Segment Start: DATA SHOWN

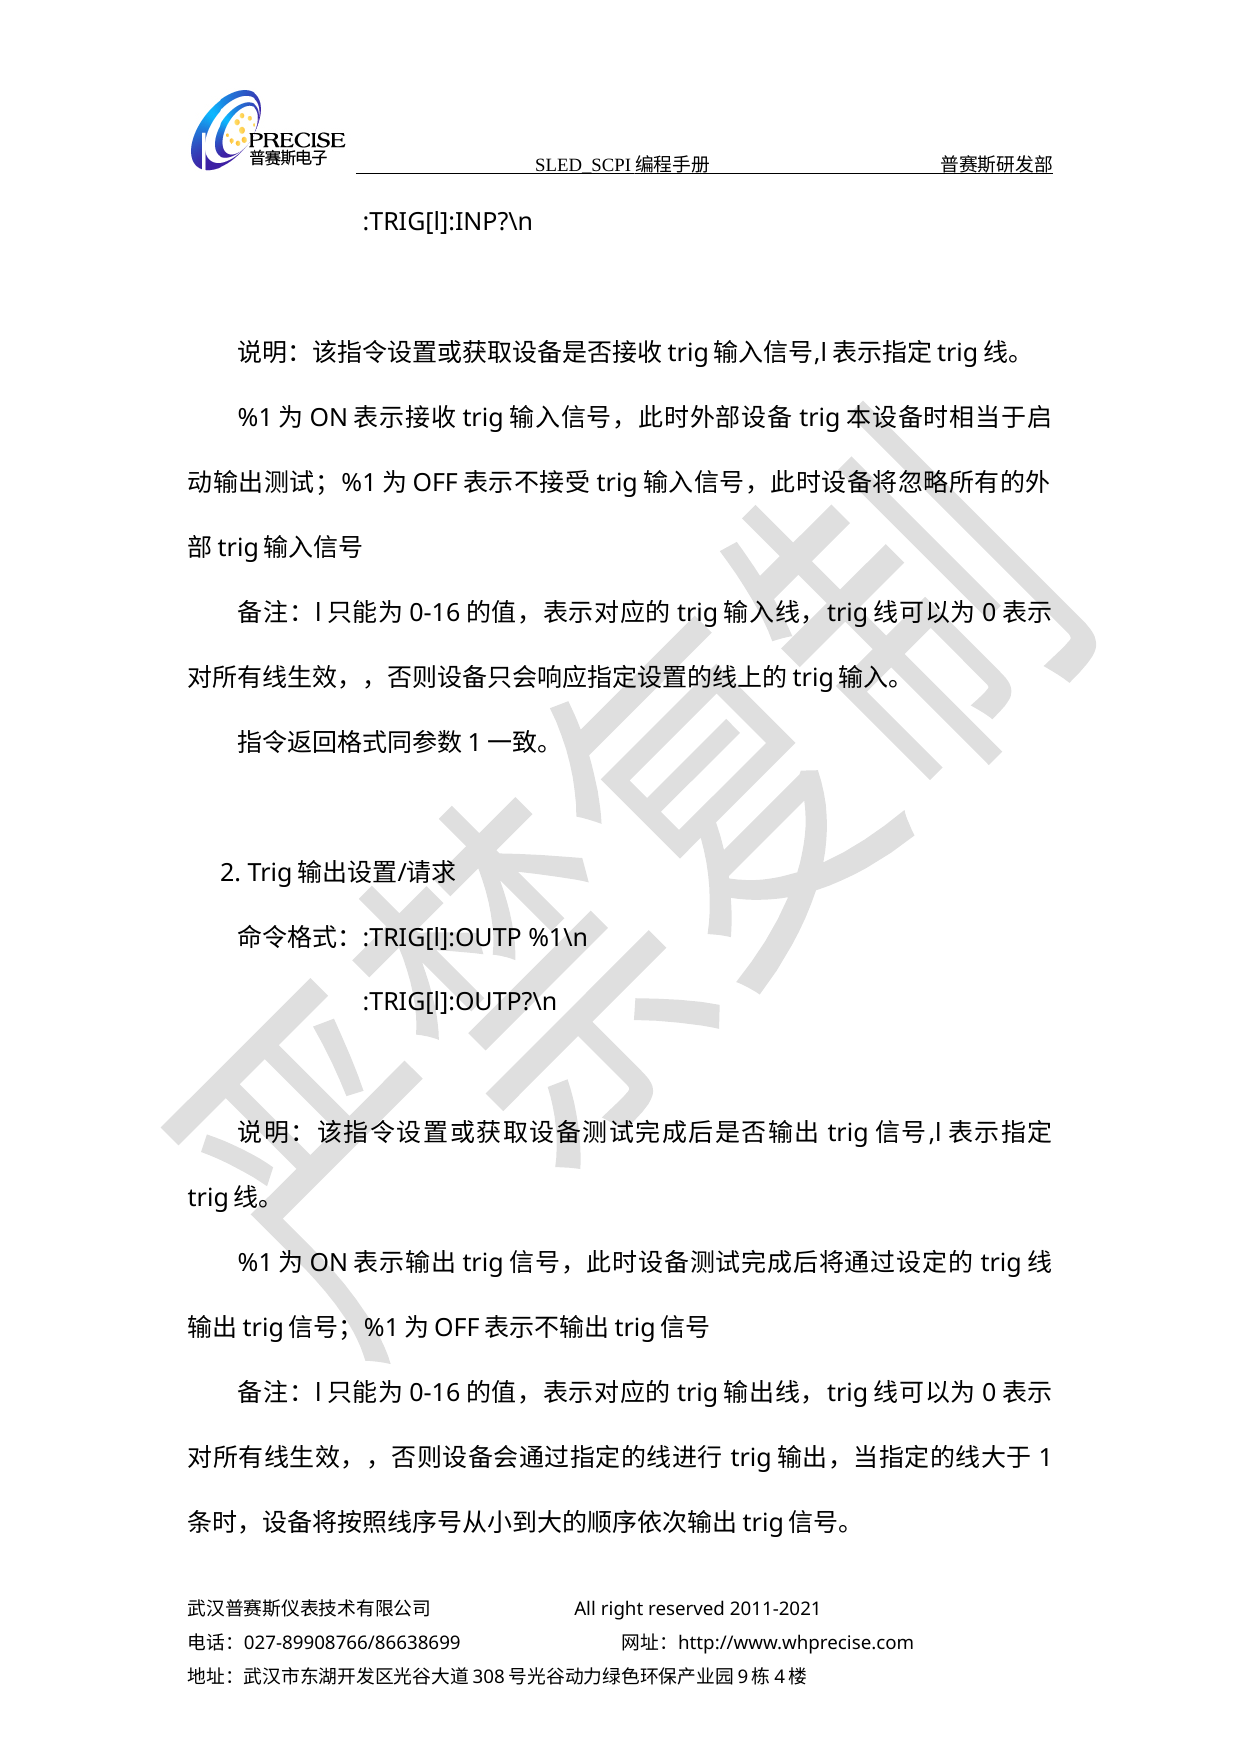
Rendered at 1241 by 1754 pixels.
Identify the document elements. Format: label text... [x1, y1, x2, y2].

text 备注：l只能为0-16的值，表示对应的trig输入线，trig线可以为0表示对所有线生效，，否则设备只会响应指定设置的线上的trig输入。 [187, 578, 1053, 708]
text 命令格式：:TRIG[l]:OUTP %1\n [187, 903, 1053, 968]
text %1为ON表示接收trig输入信号，此时外部设备trig本设备时相当于启动输出测试；%1为OFF表示不接受trig输入信号，此时设备将忽略所有的外部trig输入信号 [187, 383, 1053, 578]
text 指令返回格式同参数1一致。 [187, 708, 1053, 773]
picture [187, 88, 356, 172]
text :TRIG[l]:INP?\n [187, 188, 1053, 253]
text %1为ON表示输出trig信号，此时设备测试完成后将通过设定的trig线输出trig信号；%1为OFF表示不输出trig信号 [187, 1228, 1053, 1358]
text 备注：l只能为0-16的值，表示对应的trig输出线，trig线可以为0表示对所有线生效，，否则设备会通过指定的线进行trig输出，当指定的线大于1条时，设备将按照线序号从小到大的顺序依次输出trig信号。 [187, 1358, 1053, 1553]
text 说明：该指令设置或获取设备测试完成后是否输出trig信号,l表示指定trig线。 [187, 1098, 1053, 1228]
list Trig输出设置/请求 [220, 838, 1053, 903]
text 说明：该指令设置或获取设备是否接收trig输入信号,l表示指定trig线。 [187, 318, 1053, 383]
text :TRIG[l]:OUTP?\n [187, 968, 1053, 1033]
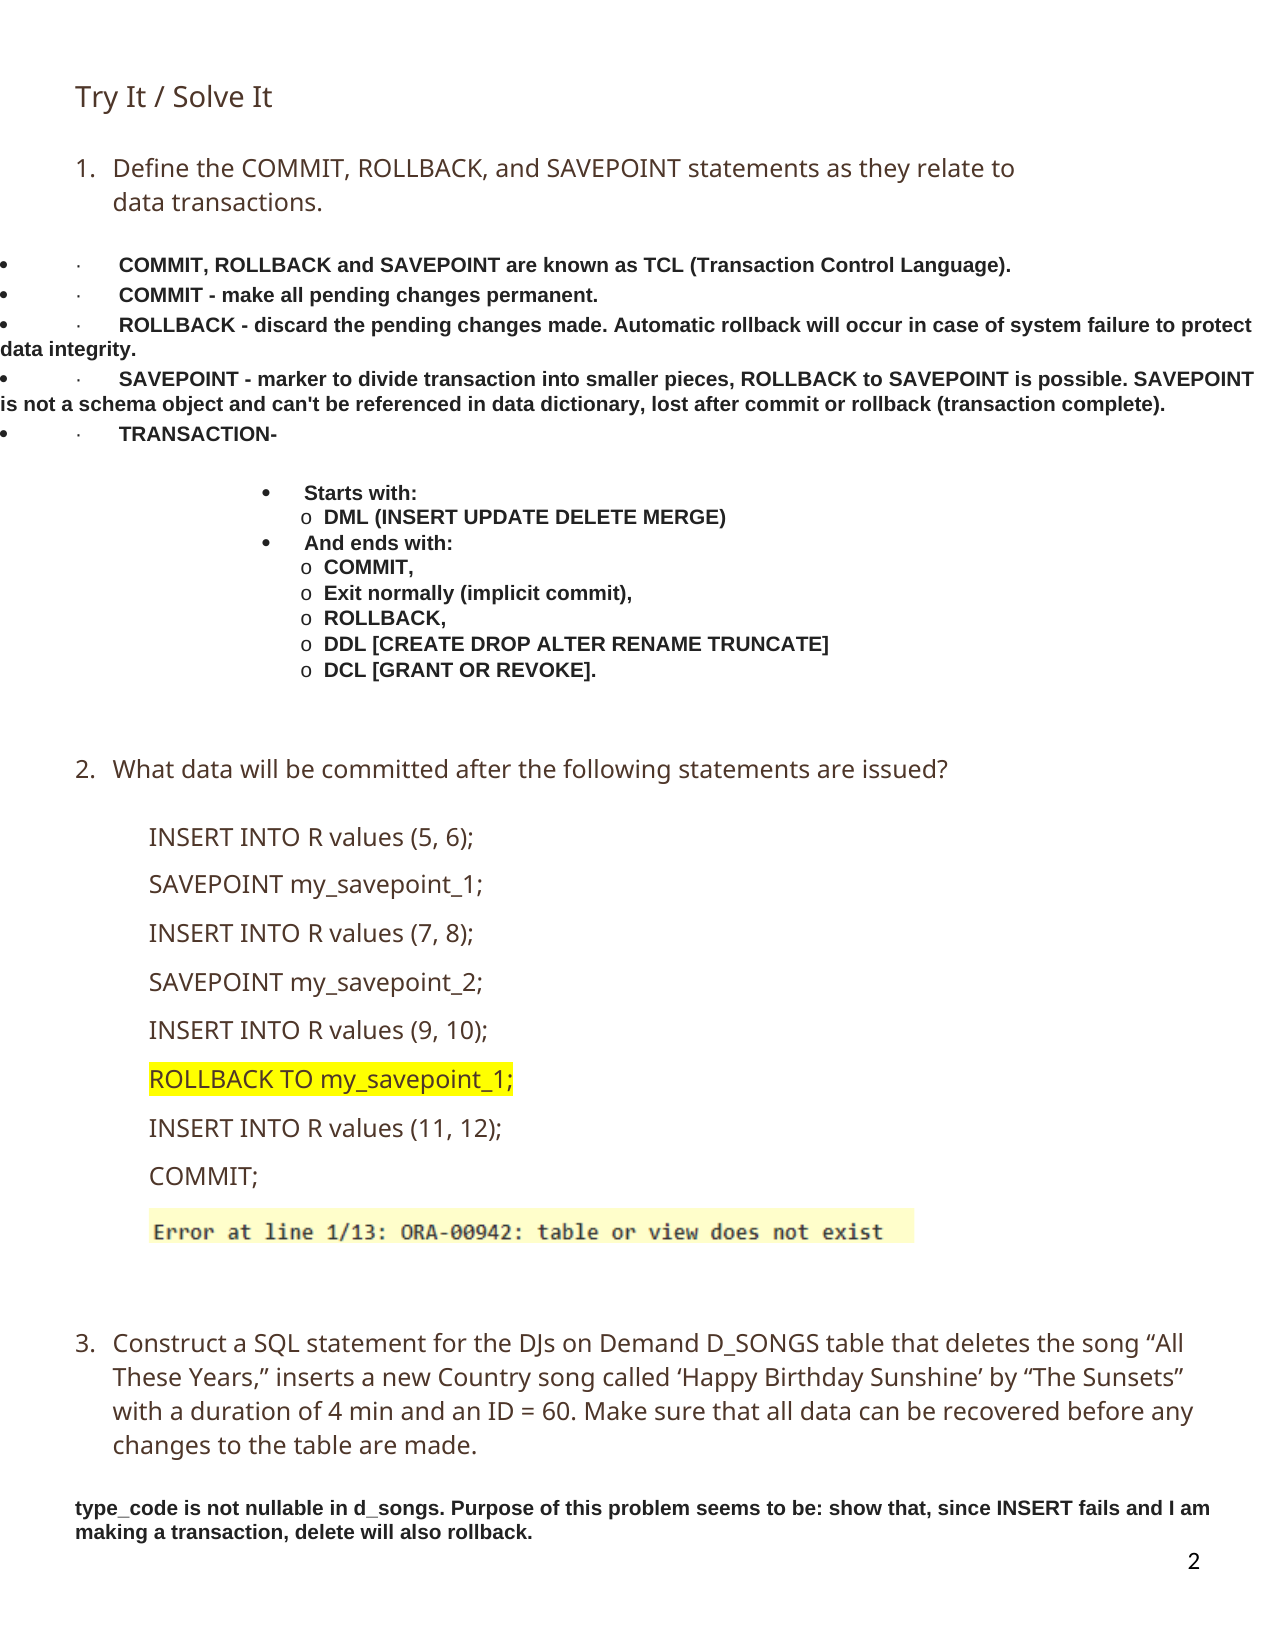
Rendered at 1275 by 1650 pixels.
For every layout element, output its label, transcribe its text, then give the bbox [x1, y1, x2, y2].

text o DDL [CREATE DROP ALTER RENAME TRUNCATE] [300, 632, 1275, 658]
text o Exit normally (implicit commit), [300, 580, 1275, 606]
list What data will be committed after the following statements are issued? [75, 752, 1275, 786]
text · Starts with: [262, 481, 1275, 505]
text · And ends with: [262, 531, 1275, 554]
list · TRANSACTION- [0, 422, 1275, 446]
text o DCL [GRANT OR REVOKE]. [300, 658, 1275, 684]
text INSERT INTO R values (5, 6); [149, 820, 1275, 854]
list · COMMIT - make all pending changes permanent. [0, 283, 1275, 307]
list · COMMIT, ROLLBACK and SAVEPOINT are known as TCL (Transaction Control Language). [0, 252, 1275, 276]
text type_code is not nullable in d_songs. Purpose of this problem seems to be: show that, since INSERT fails and I am making a transaction, delete will also rollback. [75, 1496, 1275, 1544]
text SAVEPOINT my_savepoint_2; INSERT INTO R values (9, 10); [149, 964, 498, 1047]
list Construct a SQL statement for the DJs on Demand D_SONGS table that deletes the song “All These Years,” inserts a new Country song called ‘Happy Birthday Sunshine’ by “The Sunsets” with a duration of 4 min and an ID = 60. Make sure that all data can be recovered before any changes to the table are made. [75, 1326, 1197, 1462]
text o COMMIT, [300, 554, 1275, 580]
subtitle Try It / Solve It [75, 76, 1275, 116]
text ROLLBACK TO my_savepoint_1; INSERT INTO R values (11, 12); COMMIT; [149, 1062, 522, 1193]
picture [148, 1208, 915, 1243]
text o ROLLBACK, [300, 606, 1275, 632]
list Define the COMMIT, ROLLBACK, and SAVEPOINT statements as they relate to data transactions. [75, 150, 1053, 218]
text SAVEPOINT my_savepoint_1; INSERT INTO R values (7, 8); [149, 867, 490, 949]
list · SAVEPOINT - marker to divide transaction into smaller pieces, ROLLBACK to SAVEPOINT is possible. SAVEPOINT is not a schema object and can't be referenced in data dictionary, lost after commit or rollback (transaction complete). [0, 367, 1275, 415]
text o DML (INSERT UPDATE DELETE MERGE) [300, 505, 1275, 531]
list · ROLLBACK - discard the pending changes made. Automatic rollback will occur in case of system failure to protect data integrity. [0, 313, 1275, 361]
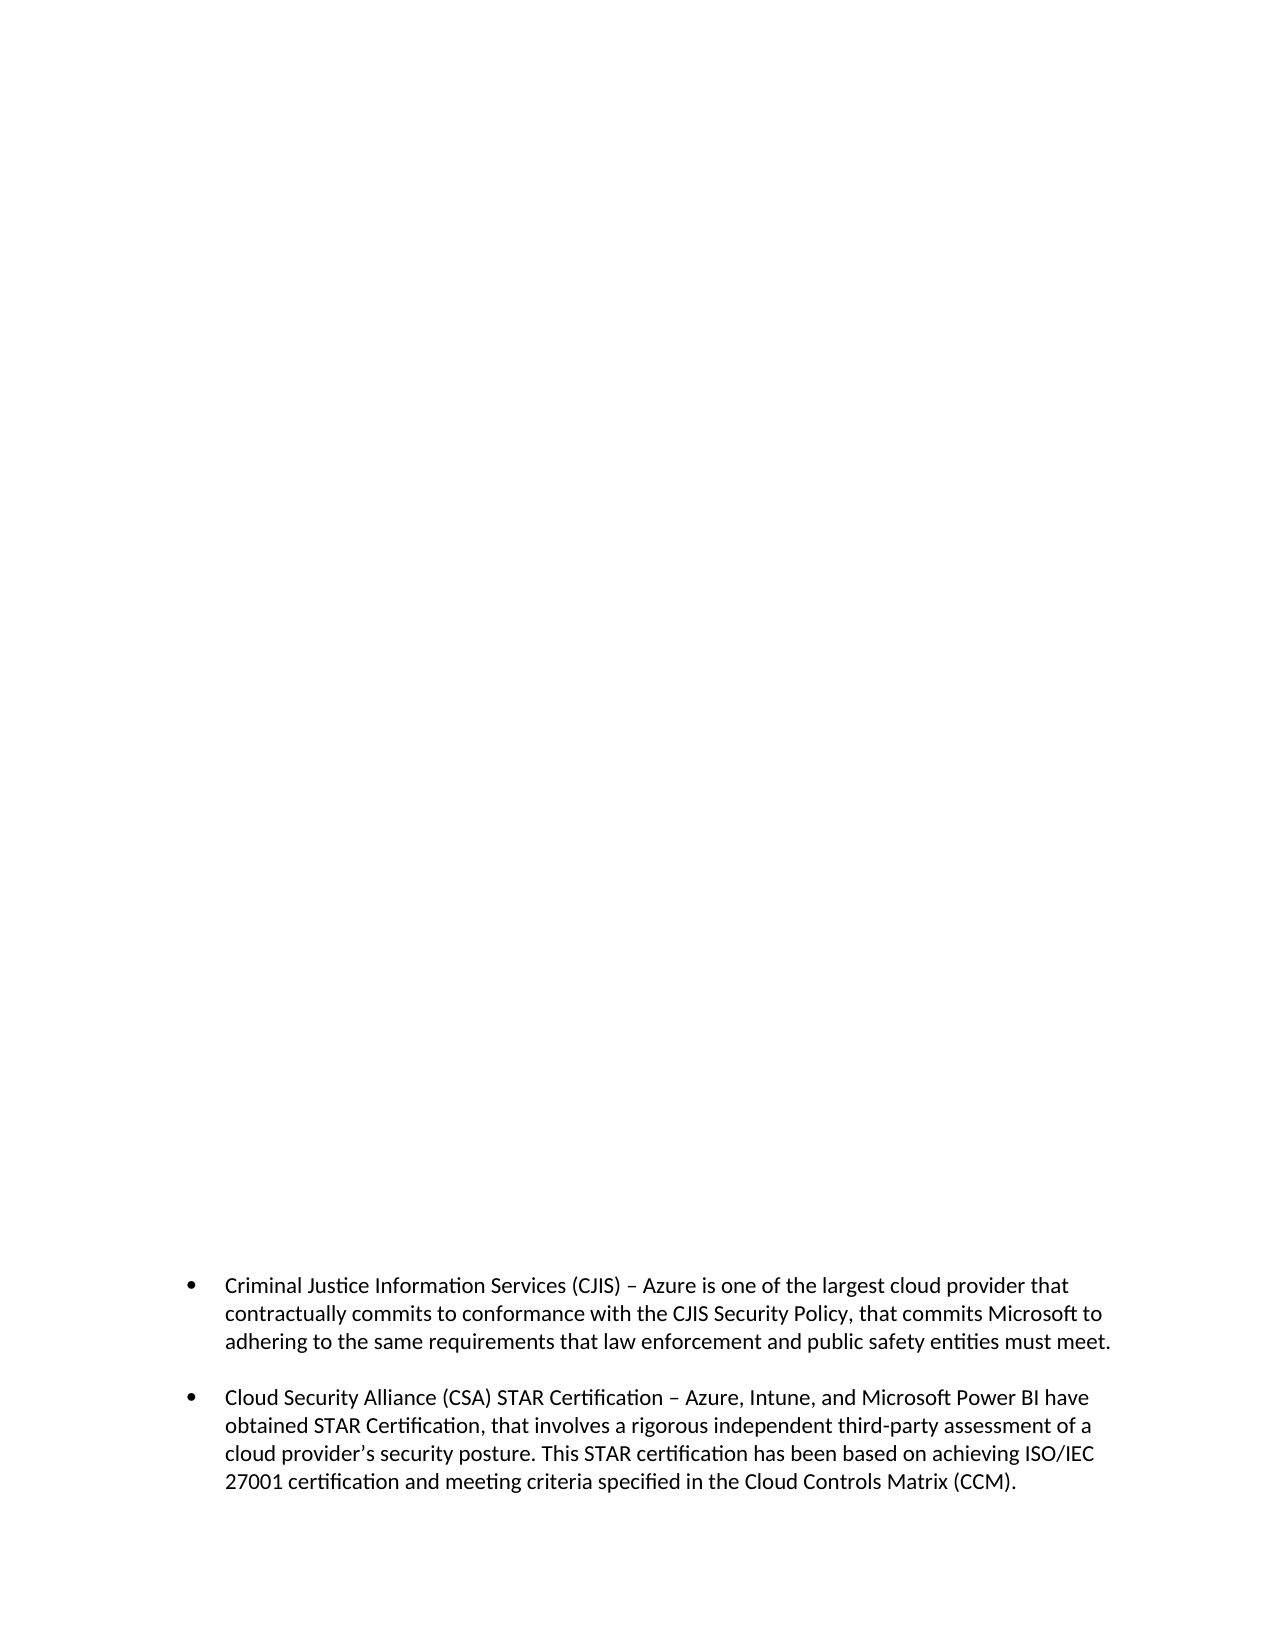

Segment End: DATA SHOWN

TASK ITEM ->
The response should repeat each record precisely and contain no pictures.

COMPLETED EXERCISE ->
Rendered at 1241 by 1754 pixels.
Identify the document elements. Format: label text... [x1, y1, x2, y2].

text 备注：l只能为0-16的值，表示对应的trig输入线，trig线可以为0表示对所有线生效，，否则设备只会响应指定设置的线上的trig输入。 [187, 578, 1053, 708]
text 命令格式：:TRIG[l]:OUTP %1\n [187, 903, 1053, 968]
text %1为ON表示接收trig输入信号，此时外部设备trig本设备时相当于启动输出测试；%1为OFF表示不接受trig输入信号，此时设备将忽略所有的外部trig输入信号 [187, 383, 1053, 578]
text 指令返回格式同参数1一致。 [187, 708, 1053, 773]
picture [187, 88, 356, 172]
text :TRIG[l]:INP?\n [187, 188, 1053, 253]
text %1为ON表示输出trig信号，此时设备测试完成后将通过设定的trig线输出trig信号；%1为OFF表示不输出trig信号 [187, 1228, 1053, 1358]
text 备注：l只能为0-16的值，表示对应的trig输出线，trig线可以为0表示对所有线生效，，否则设备会通过指定的线进行trig输出，当指定的线大于1条时，设备将按照线序号从小到大的顺序依次输出trig信号。 [187, 1358, 1053, 1553]
text 说明：该指令设置或获取设备测试完成后是否输出trig信号,l表示指定trig线。 [187, 1098, 1053, 1228]
list Trig输出设置/请求 [220, 838, 1053, 903]
text 说明：该指令设置或获取设备是否接收trig输入信号,l表示指定trig线。 [187, 318, 1053, 383]
text :TRIG[l]:OUTP?\n [187, 968, 1053, 1033]
Rendered at 1275 by 1650 pixels.
For every layout element, output its label, transcribe its text, then give the bbox [x1, y1, x2, y2].

text o DDL [CREATE DROP ALTER RENAME TRUNCATE] [300, 632, 1275, 658]
text o Exit normally (implicit commit), [300, 580, 1275, 606]
list What data will be committed after the following statements are issued? [75, 752, 1275, 786]
text · Starts with: [262, 481, 1275, 505]
text · And ends with: [262, 531, 1275, 554]
list · TRANSACTION- [0, 422, 1275, 446]
text o DCL [GRANT OR REVOKE]. [300, 658, 1275, 684]
text INSERT INTO R values (5, 6); [149, 820, 1275, 854]
list · COMMIT - make all pending changes permanent. [0, 283, 1275, 307]
list · COMMIT, ROLLBACK and SAVEPOINT are known as TCL (Transaction Control Language). [0, 252, 1275, 276]
text type_code is not nullable in d_songs. Purpose of this problem seems to be: show that, since INSERT fails and I am making a transaction, delete will also rollback. [75, 1496, 1275, 1544]
text SAVEPOINT my_savepoint_2; INSERT INTO R values (9, 10); [149, 964, 498, 1047]
list Construct a SQL statement for the DJs on Demand D_SONGS table that deletes the song “All These Years,” inserts a new Country song called ‘Happy Birthday Sunshine’ by “The Sunsets” with a duration of 4 min and an ID = 60. Make sure that all data can be recovered before any changes to the table are made. [75, 1326, 1197, 1462]
text o COMMIT, [300, 554, 1275, 580]
subtitle Try It / Solve It [75, 76, 1275, 116]
text ROLLBACK TO my_savepoint_1; INSERT INTO R values (11, 12); COMMIT; [149, 1062, 522, 1193]
picture [148, 1208, 915, 1243]
text o ROLLBACK, [300, 606, 1275, 632]
list Define the COMMIT, ROLLBACK, and SAVEPOINT statements as they relate to data transactions. [75, 150, 1053, 218]
text SAVEPOINT my_savepoint_1; INSERT INTO R values (7, 8); [149, 867, 490, 949]
list · SAVEPOINT - marker to divide transaction into smaller pieces, ROLLBACK to SAVEPOINT is possible. SAVEPOINT is not a schema object and can't be referenced in data dictionary, lost after commit or rollback (transaction complete). [0, 367, 1275, 415]
text o DML (INSERT UPDATE DELETE MERGE) [300, 505, 1275, 531]
list · ROLLBACK - discard the pending changes made. Automatic rollback will occur in case of system failure to protect data integrity. [0, 313, 1275, 361]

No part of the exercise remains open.